Despite the desperate need for companies harmed by the Deepwater Horizon explosion and resulting oil spill to receive remuneration, the financial fight over which companies will pay for the Gulf Spill mess lingers.
Cleaning up the spill, the largest in United States history, is expected to cost about $42 billion, and the finger pointing is worthy of a sum that large.
In its latest move, London-based BP has asked a court to force its cement contractor, Halliburton, to help pay its share, claiming that Halliburton provided shoddy workmanship in capping the well with cement prior to the blowout.
Not surprisingly, Halliburton attorneys responded by reminding BP of a contract between the two companies that limits Halliburton’s liability against possible cleanup costs.

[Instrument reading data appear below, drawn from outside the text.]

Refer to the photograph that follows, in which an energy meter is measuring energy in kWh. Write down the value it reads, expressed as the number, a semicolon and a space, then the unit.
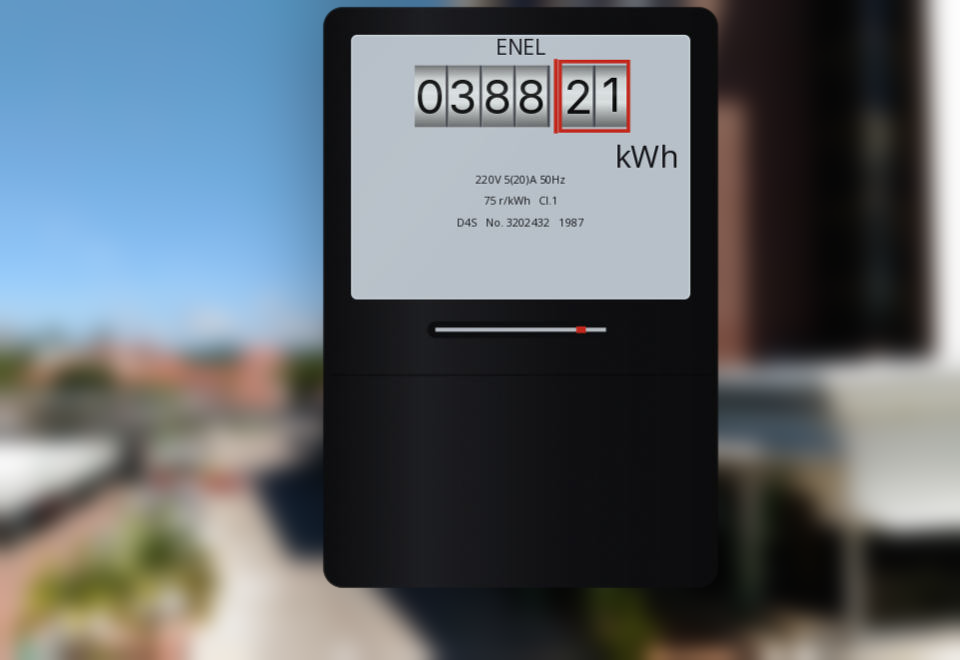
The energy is 388.21; kWh
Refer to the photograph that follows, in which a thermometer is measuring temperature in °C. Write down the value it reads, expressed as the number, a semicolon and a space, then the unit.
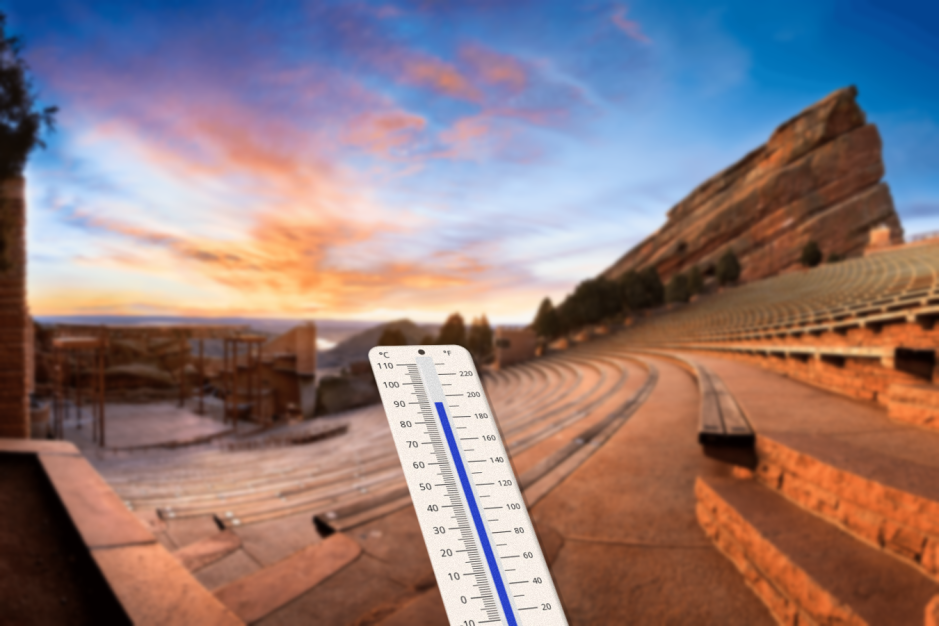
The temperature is 90; °C
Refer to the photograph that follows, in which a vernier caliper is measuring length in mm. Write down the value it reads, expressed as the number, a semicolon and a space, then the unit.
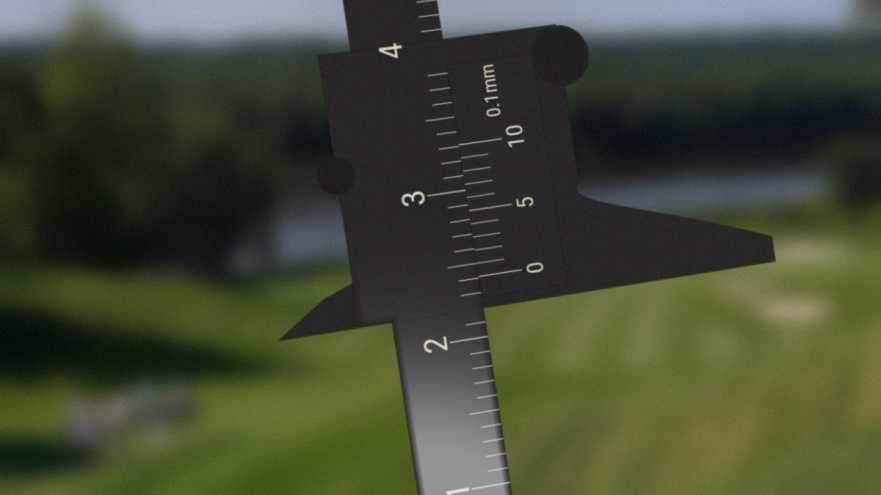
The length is 24.1; mm
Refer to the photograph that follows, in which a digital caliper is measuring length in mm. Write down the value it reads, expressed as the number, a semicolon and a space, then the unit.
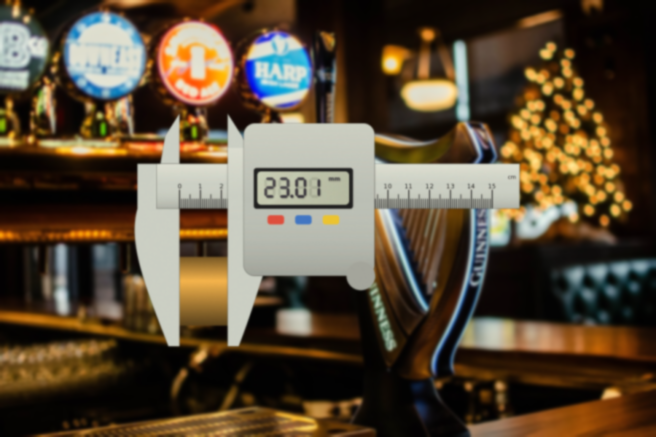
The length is 23.01; mm
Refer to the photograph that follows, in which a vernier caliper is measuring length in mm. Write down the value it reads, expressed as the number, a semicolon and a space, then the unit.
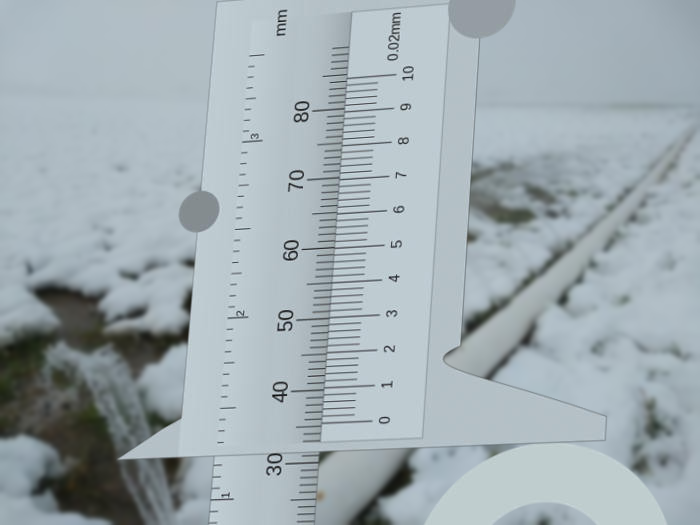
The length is 35.4; mm
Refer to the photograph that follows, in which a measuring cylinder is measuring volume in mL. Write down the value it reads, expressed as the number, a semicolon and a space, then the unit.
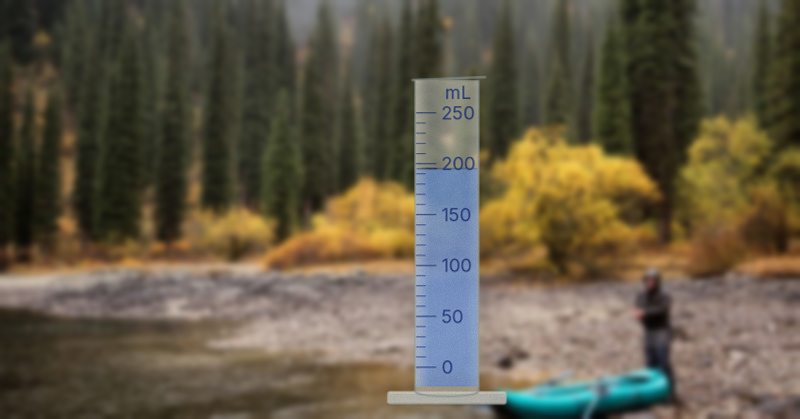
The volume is 195; mL
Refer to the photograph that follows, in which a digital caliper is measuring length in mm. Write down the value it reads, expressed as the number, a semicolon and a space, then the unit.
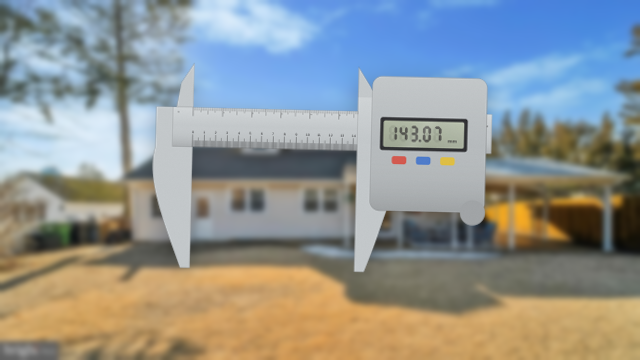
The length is 143.07; mm
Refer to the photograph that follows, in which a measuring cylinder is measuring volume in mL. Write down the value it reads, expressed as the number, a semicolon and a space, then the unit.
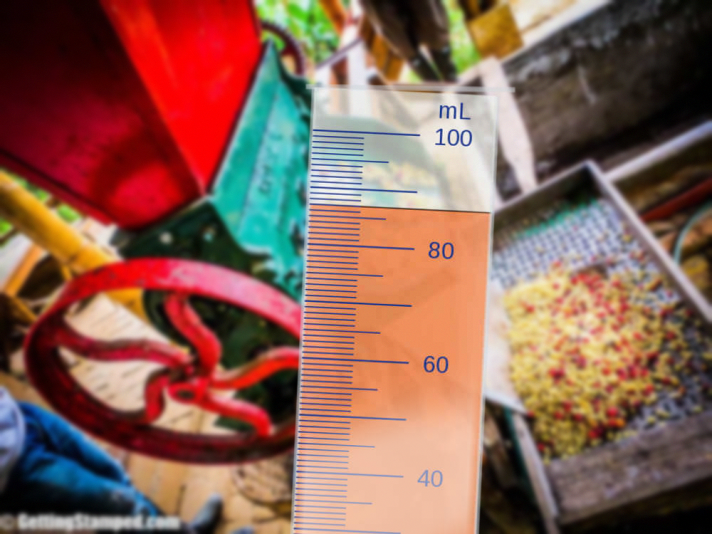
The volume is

The “he did, she did” antics began almost immediately after the Deepwater Horizon rig exploded in April 2010, and continue today, with hearings set to begin in New Orleans federal court Feb. 27.
A federal report released last fall clearly placed the blame for the blowout on several companies, including BP, which owned the well; Halliburton, for failing in its effort to divert portions of the well with cement; Transocean, which owned the rig; and Cameron International, which manufactured the blowout preventer. Yet deciding responsibility did not lead to a smooth financial resolution.
The court is expected to decide which party will compensate those affected by the spill and which companies should be held liable for the explosion that killed 11 workers and unleashed 4 million barrels of oil into the Gulf.
In the meantime the responsible companies face billions of dollars more in Clean Water Act fines and civil claims, but the injured companies and residents face an even longer wait.